Turn every line of the records below into a Markdown table with two columns, "Number" for the row number and "Text" for the line, leaving out any blank lines.

____________

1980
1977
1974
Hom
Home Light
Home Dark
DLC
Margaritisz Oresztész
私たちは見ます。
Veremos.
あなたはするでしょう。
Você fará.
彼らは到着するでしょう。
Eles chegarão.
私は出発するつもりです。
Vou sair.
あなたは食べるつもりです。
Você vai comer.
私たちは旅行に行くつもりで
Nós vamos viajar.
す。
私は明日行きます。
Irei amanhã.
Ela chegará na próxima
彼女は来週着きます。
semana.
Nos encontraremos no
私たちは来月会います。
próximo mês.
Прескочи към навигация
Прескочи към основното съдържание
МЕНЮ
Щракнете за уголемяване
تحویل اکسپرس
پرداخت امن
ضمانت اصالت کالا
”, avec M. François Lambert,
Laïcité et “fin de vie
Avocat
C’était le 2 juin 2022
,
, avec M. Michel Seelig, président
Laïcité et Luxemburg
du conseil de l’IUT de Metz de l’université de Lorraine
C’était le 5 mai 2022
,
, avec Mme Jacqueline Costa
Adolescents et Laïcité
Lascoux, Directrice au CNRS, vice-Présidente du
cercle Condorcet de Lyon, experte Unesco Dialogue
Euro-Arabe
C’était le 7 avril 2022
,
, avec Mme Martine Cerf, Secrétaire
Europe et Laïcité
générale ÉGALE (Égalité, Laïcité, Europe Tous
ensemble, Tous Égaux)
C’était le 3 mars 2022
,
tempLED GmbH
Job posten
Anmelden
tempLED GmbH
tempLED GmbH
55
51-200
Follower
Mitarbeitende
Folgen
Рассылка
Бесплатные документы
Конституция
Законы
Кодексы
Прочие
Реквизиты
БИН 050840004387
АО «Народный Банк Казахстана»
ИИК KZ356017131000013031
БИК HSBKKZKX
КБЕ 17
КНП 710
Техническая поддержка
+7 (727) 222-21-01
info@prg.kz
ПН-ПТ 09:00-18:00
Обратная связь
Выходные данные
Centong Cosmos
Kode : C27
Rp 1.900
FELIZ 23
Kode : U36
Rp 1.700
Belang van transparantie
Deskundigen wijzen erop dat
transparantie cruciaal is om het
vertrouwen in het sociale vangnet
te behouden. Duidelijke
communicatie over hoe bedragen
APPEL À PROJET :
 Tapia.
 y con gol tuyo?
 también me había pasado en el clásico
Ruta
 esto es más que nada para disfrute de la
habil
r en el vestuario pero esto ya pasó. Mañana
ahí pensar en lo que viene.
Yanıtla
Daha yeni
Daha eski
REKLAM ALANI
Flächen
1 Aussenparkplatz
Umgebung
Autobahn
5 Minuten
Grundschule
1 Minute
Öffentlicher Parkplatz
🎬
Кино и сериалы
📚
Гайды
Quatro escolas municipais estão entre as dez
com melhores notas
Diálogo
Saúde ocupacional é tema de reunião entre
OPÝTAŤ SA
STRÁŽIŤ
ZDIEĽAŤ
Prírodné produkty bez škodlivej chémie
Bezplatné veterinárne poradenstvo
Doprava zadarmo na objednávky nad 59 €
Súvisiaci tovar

____________

■ TASK ANSWER ■
| Number | Text |
|---|---|
| 1 | 1980 |
| 2 | 1977 |
| 3 | 1974 |
| 4 | Hom |
| 5 | Home Light |
| 6 | Home Dark |
| 7 | DLC |
| 8 | Margaritisz Oresztész |
| 9 | 私たちは見ます。 |
| 10 | Veremos. |
| 11 | あなたはするでしょう。 |
| 12 | Você fará. |
| 13 | 彼らは到着するでしょう。 |
| 14 | Eles chegarão. |
| 15 | 私は出発するつもりです。 |
| 16 | Vou sair. |
| 17 | あなたは食べるつもりです。 |
| 18 | Você vai comer. |
| 19 | 私たちは旅行に行くつもりで |
| 20 | Nós vamos viajar. |
| 21 | す。 |
| 22 | 私は明日行きます。 |
| 23 | Irei amanhã. |
| 24 | Ela chegará na próxima |
| 25 | 彼女は来週着きます。 |
| 26 | semana. |
| 27 | Nos encontraremos no |
| 28 | 私たちは来月会います。 |
| 29 | próximo mês. |
| 30 | Прескочи към навигация |
| 31 | Прескочи към основното съдържание |
| 32 | МЕНЮ |
| 33 | Щракнете за уголемяване |
| 34 | تحویل اکسپرس |
| 35 | پرداخت امن |
| 36 | ضمانت اصالت کالا |
| 37 | ”, avec M. François Lambert, |
| 38 | Laïcité et “fin de vie |
| 39 | Avocat |
| 40 | C’était le 2 juin 2022 |
| 41 | , |
| 42 | , avec M. Michel Seelig, président |
| 43 | Laïcité et Luxemburg |
| 44 | du conseil de l’IUT de Metz de l’université de Lorraine |
| 45 | C’était le 5 mai 2022 |
| 46 | , |
| 47 | , avec Mme Jacqueline Costa |
| 48 | Adolescents et Laïcité |
| 49 | Lascoux, Directrice au CNRS, vice-Présidente du |
| 50 | cercle Condorcet de Lyon, experte Unesco Dialogue |
| 51 | Euro-Arabe |
| 52 | C’était le 7 avril 2022 |
| 53 | , |
| 54 | , avec Mme Martine Cerf, Secrétaire |
| 55 | Europe et Laïcité |
| 56 | générale ÉGALE (Égalité, Laïcité, Europe Tous |
| 57 | ensemble, Tous Égaux) |
| 58 | C’était le 3 mars 2022 |
| 59 | , |
| 60 | tempLED GmbH |
| 61 | Job posten |
| 62 | Anmelden |
| 63 | tempLED GmbH |
| 64 | tempLED GmbH |
| 65 | 55 |
| 66 | 51-200 |
| 67 | Follower |
| 68 | Mitarbeitende |
| 69 | Folgen |
| 70 | Рассылка |
| 71 | Бесплатные документы |
| 72 | Конституция |
| 73 | Законы |
| 74 | Кодексы |
| 75 | Прочие |
| 76 | Реквизиты |
| 77 | БИН 050840004387 |
| 78 | АО «Народный Банк Казахстана» |
| 79 | ИИК KZ356017131000013031 |
| 80 | БИК HSBKKZKX |
| 81 | КБЕ 17 |
| 82 | КНП 710 |
| 83 | Техническая поддержка |
| 84 | +7 (727) 222-21-01 |
| 85 | info@prg.kz |
| 86 | ПН-ПТ 09:00-18:00 |
| 87 | Обратная связь |
| 88 | Выходные данные |
| 89 | Centong Cosmos |
| 90 | Kode : C27 |
| 91 | Rp 1.900 |
| 92 | FELIZ 23 |
| 93 | Kode : U36 |
| 94 | Rp 1.700 |
| 95 | Belang van transparantie |
| 96 | Deskundigen wijzen erop dat |
| 97 | transparantie cruciaal is om het |
| 98 | vertrouwen in het sociale vangnet |
| 99 | te behouden. Duidelijke |
| 100 | communicatie over hoe bedragen |
| 101 | APPEL À PROJET : |
| 102 |  Tapia. |
| 103 |  y con gol tuyo? |
| 104 |  también me había pasado en el clásico |
| 105 | Ruta |
| 106 |  esto es más que nada para disfrute de la |
| 107 | habil |
| 108 | r en el vestuario pero esto ya pasó. Mañana |
| 109 | ahí pensar en lo que viene. |
| 110 | Yanıtla |
| 111 | Daha yeni |
| 112 | Daha eski |
| 113 | REKLAM ALANI |
| 114 | Flächen |
| 115 | 1 Aussenparkplatz |
| 116 | Umgebung |
| 117 | Autobahn |
| 118 | 5 Minuten |
| 119 | Grundschule |
| 120 | 1 Minute |
| 121 | Öffentlicher Parkplatz |
| 122 | 🎬 |
| 123 | Кино и сериалы |
| 124 | 📚 |
| 125 | Гайды |
| 126 | Quatro escolas municipais estão entre as dez |
| 127 | com melhores notas |
| 128 | Diálogo |
| 129 | Saúde ocupacional é tema de reunião entre |
| 130 | OPÝTAŤ SA |
| 131 | STRÁŽIŤ |
| 132 | ZDIEĽAŤ |
| 133 | Prírodné produkty bez škodlivej chémie |
| 134 | Bezplatné veterinárne poradenstvo |
| 135 | Doprava zadarmo na objednávky nad 59 € |
| 136 | Súvisiaci tovar |